Granular Instrumental Variables
84 Pages Posted: 15 Apr 2019 Last revised: 30 Jan 2020
Date Written: January 29, 2020
In many settings, economists have few instruments with which to investigate causal relations. We propose a general way to construct new instruments: “granular instrumental variables” (GIVs). In the economies we study, a few large firms, industries or countries account for a important share of economic activity. As the idiosyncratic shocks from these large players affect aggregate outcomes, they are valid and often powerful instruments. We provide a methodology to extract idiosyncratic shocks from the data in order to create GIVs, which are size-weighted sums of idiosyncratic shocks. These GIVs allow us to then estimate parameters of interest, including causal elasticities.

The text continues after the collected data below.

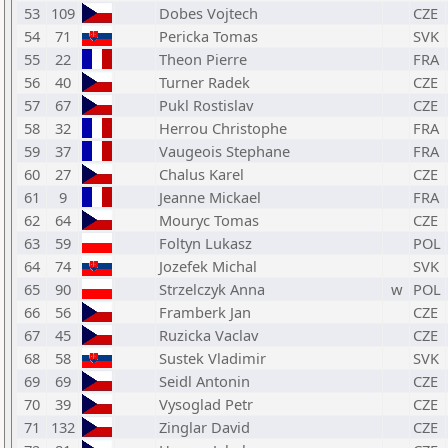
53
109
Dobes Vojtech
CZE
54
71
Pericka Tomas
SVK
55
22
Theon Pierre
FRA
56
40
Turner Radek
CZE
57
67
Pukl Rostislav
CZE
58
32
Herrou Christophe
FRA
59
37
Vaugeois Stephane
FRA
60
27
Chalus Karel
CZE
61
9
Jeanne Mickael
FRA
62
64
Mouryc Tomas
CZE
63
59
Foltyn Lukasz
POL
64
74
Jozefek Michal
SVK
65
90
Strzelczyk Anna
w
POL
66
56
Framberk Jan
CZE
67
45
Ruzicka Vaclav
CZE
68
58
Sustek Vladimir
SVK
69
69
Seidl Antonin
CZE
70
39
Vysoglad Petr
CZE
71
132
Zinglar David
CZE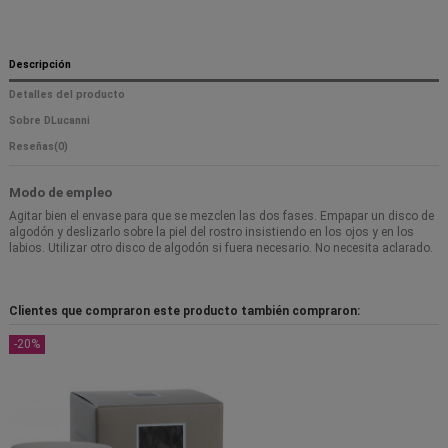
Descripción
Detalles del producto
Sobre DLucanni
Reseñas
(0)
Modo de empleo
Agitar bien el envase para que se mezclen las dos fases. Empapar un disco de
algodón y deslizarlo sobre la piel del rostro insistiendo en los ojos y en los
labios. Utilizar otro disco de algodón si fuera necesario. No necesita aclarado.
Clientes que compraron este producto también compraron:
-20%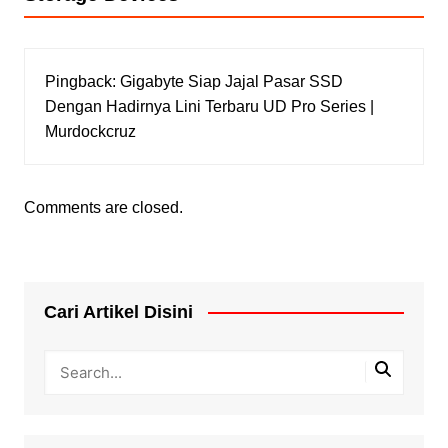
Pingback:
Gigabyte Siap Jajal Pasar SSD
Dengan Hadirnya Lini Terbaru UD Pro Series |
Murdockcruz
Comments are closed.
Cari Artikel Disini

We first illustrate the idea in a basic supply and demand framework: we achieve a novel identification of both supply and demand elasticities, based on idiosyncratic shocks to either supply or demand. We then show how the procedure can be enriched to work in many situations. We provide illustrations of the procedure with two applications. First, we measure how “sovereign yield shocks” spill over to other countries in the Eurozone. Second, we estimate short-term supply and demand elasticities in the oil market. Our estimates match existing estimates that use much more complex and labor-intensive (e.g., narrative) methods. We sketch how GIVs could be useful to estimate a host of other causal parameters in economics.